David Kahan - April 29, 1982

Arrival at Auschwitz-Birkenau

Now, when you arrived at Auschwitz...

Yes.

Um, and the doors opened...

Yes.

What do you remember about your initial...

Okay.

...reactions?

Initial reactions was first that thanks God that the journey is over, because we felt that uh, we just couldn't take much longer of being cooped up like that. The, the trains opened and loud noises, barking of dogs uh, German SS men walking around the dogs on leashes uh, people in um, that's the first time that we saw the Jewish concentration camp's uniform for, any concentration camp uniform, the white, the stripes. They opened the, the doors, "Everybody get out, quickly and stand in line." That's what I remember very vividly.
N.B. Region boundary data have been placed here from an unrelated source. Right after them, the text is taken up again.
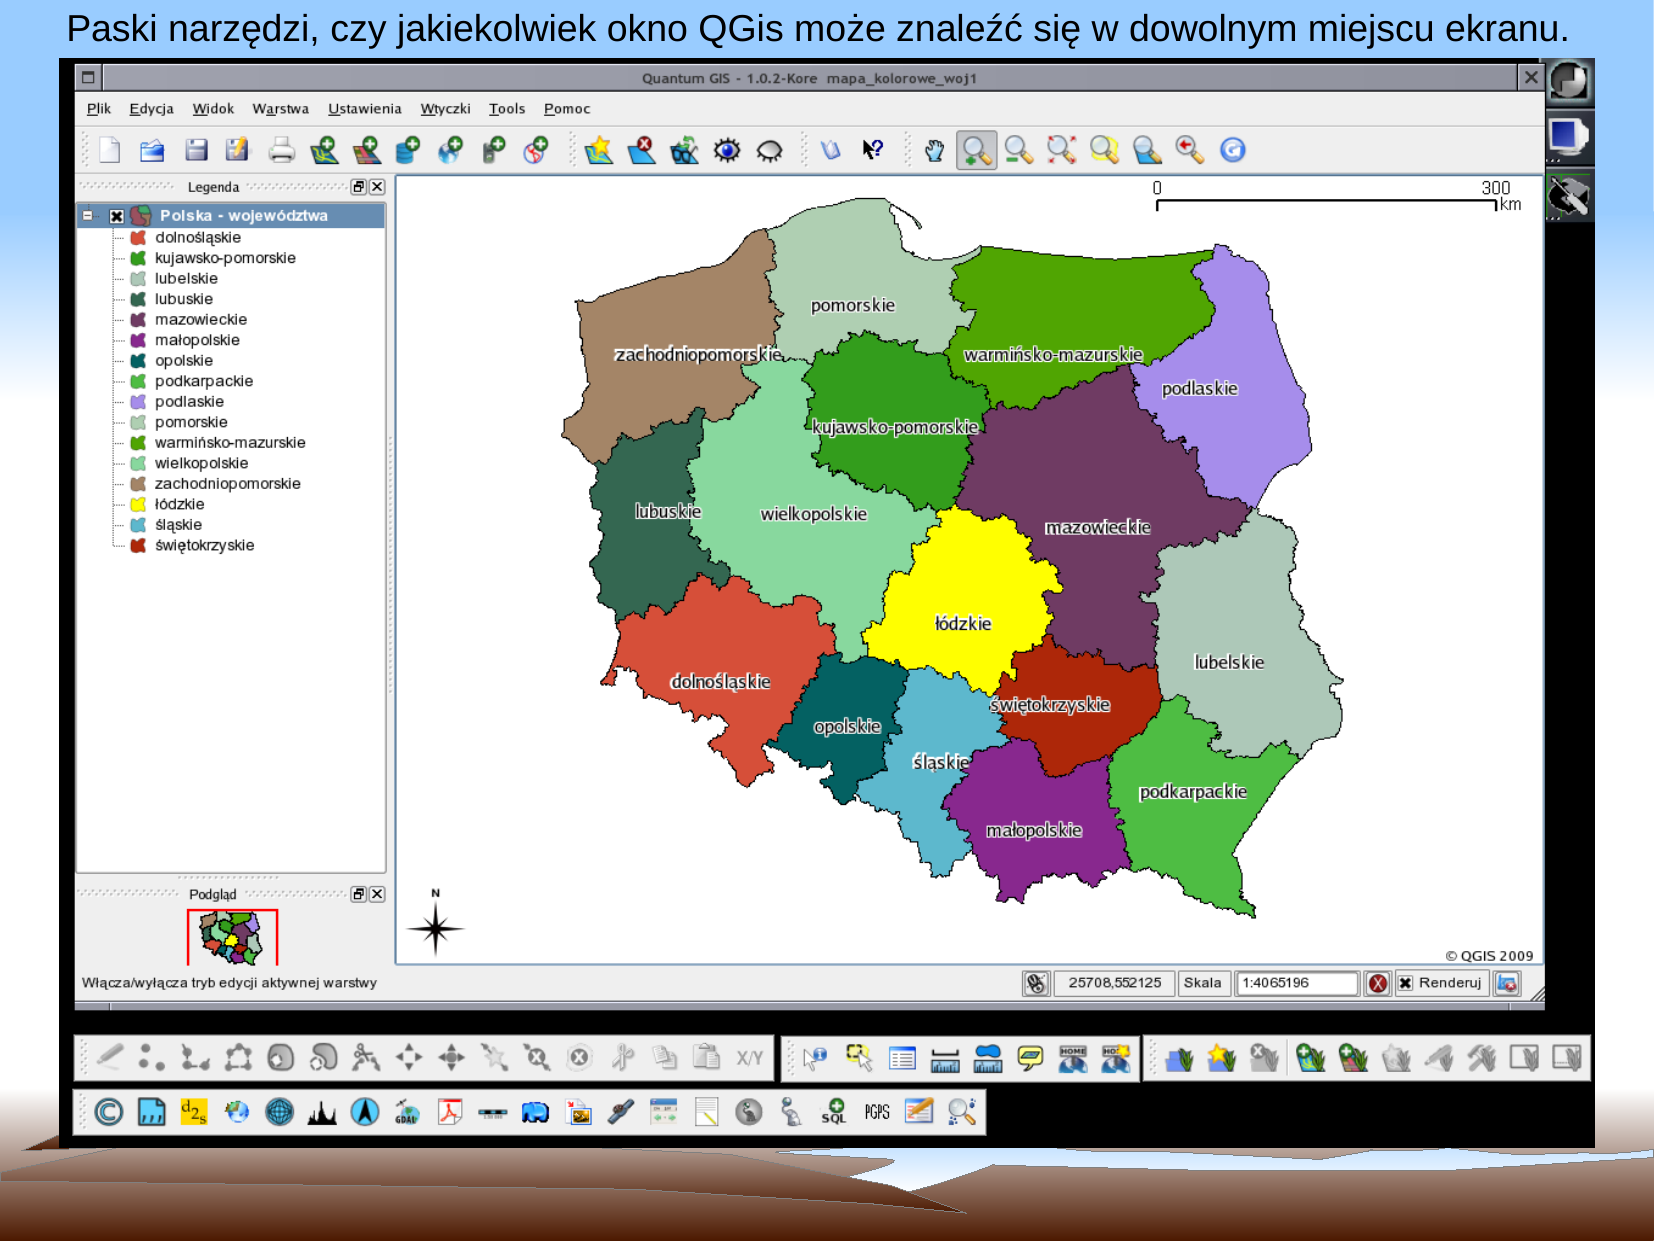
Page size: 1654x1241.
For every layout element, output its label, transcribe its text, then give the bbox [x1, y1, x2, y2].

picture [59, 58, 1595, 1148]
text_box Paski narzędzi, czy jakiekolwiek okno QGis może znaleźć się w dowolnym miejscu ekranu. [51, 0, 1590, 57]
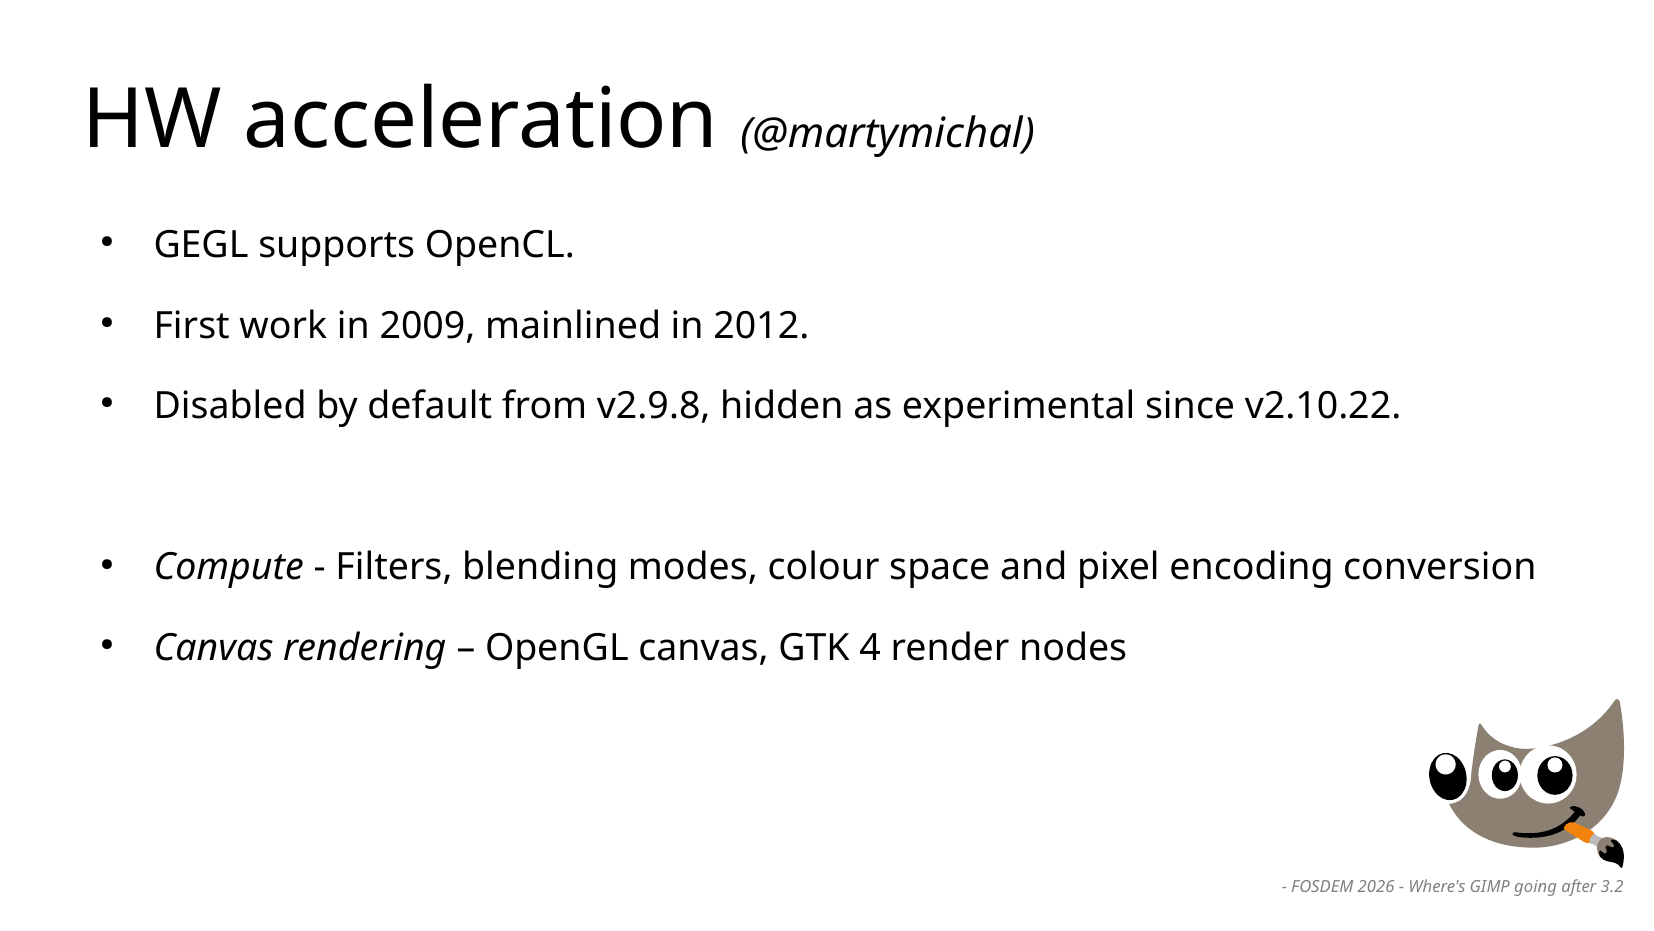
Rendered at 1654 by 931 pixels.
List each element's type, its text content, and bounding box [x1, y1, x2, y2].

list GEGL supports OpenCL. First work in 2009, mainlined in 2012. Disabled by default from v2.9.8, hidden as experimental since v2.10.22. Compute - Filters, blending modes, colour space and pixel encoding conversion Canvas rendering – OpenGL canvas, GTK 4 render nodes [82, 217, 1571, 758]
title HW acceleration (@martymichal) [82, 37, 1571, 193]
Everybody was crawling out, weak, tired, old people, young people, children, babies, infants, cripples. We stood in line. My little brother walked away from me, I'll never forget that and he came back and he said to me that, that "That man over there told me that I should say that I'm seventeen years old." I was fifteen and he was eleven. I had no idea the meaning of that. But I held his hand next, I stood next to my father and my mother held my little sis...sister's hand and my aunt who lived in another town um, uh came. She had a young baby about a year old. She was holding him. And uh, I had no idea what he meant. But then we stood in the line and uh, I um, saw someone further up, which uh, I believe was uh, Dr. Mengele uh, standing near me. He was leaning I think against a cattle car, at the first one and he was looking at everybody and pointing left or right. And everything happened rather quickly, with all the people standing in line, thousands of people gettin' off the train. And uh, I stood in the line and the guy looked at me and he pointed me to the left. Uh, the rest of my family, everybody went to the right. But they took us to the left, put us in lines. I, I about fifteen, twenty minutes later, after everybody was already processed so to speak, I realized that I was together with maybe uh, forty or fifty people from my hometown who were young and strong. I still had no idea of the meaning or the significance of that, but all the rest of them were gone already to the other side where they were marched into the gas chambers and gassed. Uh, I smelled the stench over there, but we had no idea what was happening. After arriving from that long trip, we were already half confused and starved and, and uh, already, already dehumanized to the fact that we didn't know what was happening.